You will probably need to trim your chunk of florist foam to fit your chosen container. I did this using a serrated knife, trimming the corners until it dropped easily into the basket.

I was lucky that many of my lovely roses dried very nicely. I started with placing the prettiest one in the center of the foam. Then I spaced the rest evenly around it. You will most likely have to trim the dried stems to get them to match the height of your foam and container. I pushed the stems into the foam about an inch deep, to make sure they were secure. It's best to push slowly from the very bottom of the stem, where it is thickest, to avoid breaking it.

Some of the stems are bound to have leaves or extra off shoots that you will need to trim off. Carefully strip these stems with your fingers or your scissors.

Adding flowers to the foam is a creative and subjective step.
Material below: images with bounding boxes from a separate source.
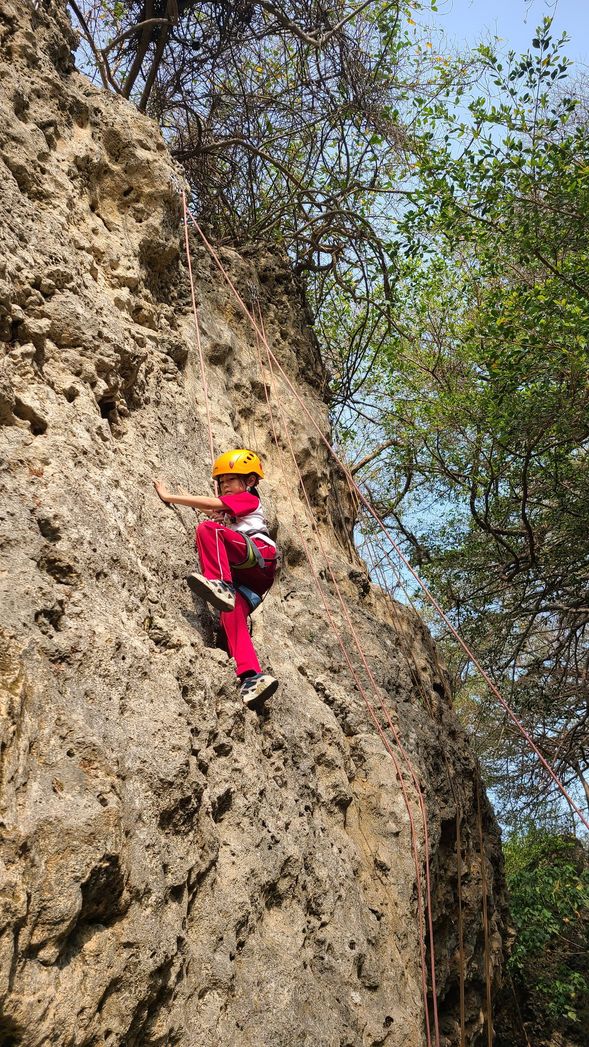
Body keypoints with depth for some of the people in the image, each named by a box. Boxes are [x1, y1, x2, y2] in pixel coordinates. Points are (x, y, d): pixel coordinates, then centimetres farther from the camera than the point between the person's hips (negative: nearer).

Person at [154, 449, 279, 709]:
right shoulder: (228, 512, 43)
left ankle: (219, 583, -44)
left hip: (261, 554, -7)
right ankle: (250, 676, -37)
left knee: (207, 528, -26)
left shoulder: (248, 498, 15)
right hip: (245, 575, 7)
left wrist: (169, 497, 6)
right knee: (230, 613, -21)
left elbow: (211, 504, 5)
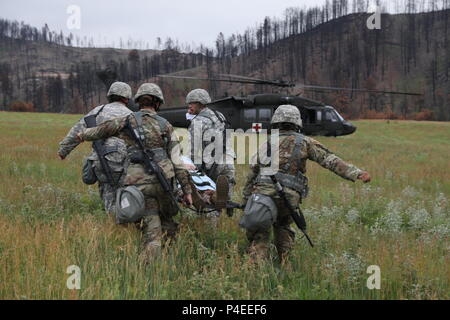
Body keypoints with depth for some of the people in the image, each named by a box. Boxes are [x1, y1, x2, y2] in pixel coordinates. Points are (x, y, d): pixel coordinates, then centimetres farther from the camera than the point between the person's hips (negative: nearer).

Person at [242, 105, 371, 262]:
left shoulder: (266, 146, 23)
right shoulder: (304, 142, 14)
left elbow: (251, 176, 23)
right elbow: (330, 160, 2)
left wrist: (246, 204, 28)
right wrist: (357, 173, -3)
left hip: (262, 194, 1)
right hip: (288, 198, -1)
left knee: (258, 238, 7)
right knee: (283, 227, 27)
There's no right or wrong, just do what you think looks nice. 

I tried to vary the levels of the flowers so that those in front were lower than those in back, creating a somewhat rounded look. I also tried to evenly space flowers of similar shapes and colors around the foam. In spaces that had gaps, I added the non-flower leafy pieces like my bay leaves and juvenile eucalyptus leaves. I attempted some symmetry, but tried not to overdo it, so that the bouquet would still look natural.

At this point I discovered that my new bouquet was a bit taller than the original one. I fixed this by shaving a sliver off the bottom of the florist foam. I used my scissors, but a serrated knife would have been easiest (especially with moister, new foam).

After plopping the bouquet back into the basket, I made a few more small adjustments. I wedged some left over flowers into any blank spaces I noticed. This was pretty difficult to get them firmly into the foam though, so I would recommend trying to eyeball this before you put your bouquet into its container.

Finally, add your ribbon (or garter) and you have a lovely little dried keepsake, ready to remind you of fond memories for years to come. I ended up hanging it near the bedroom door, so I will see it every day!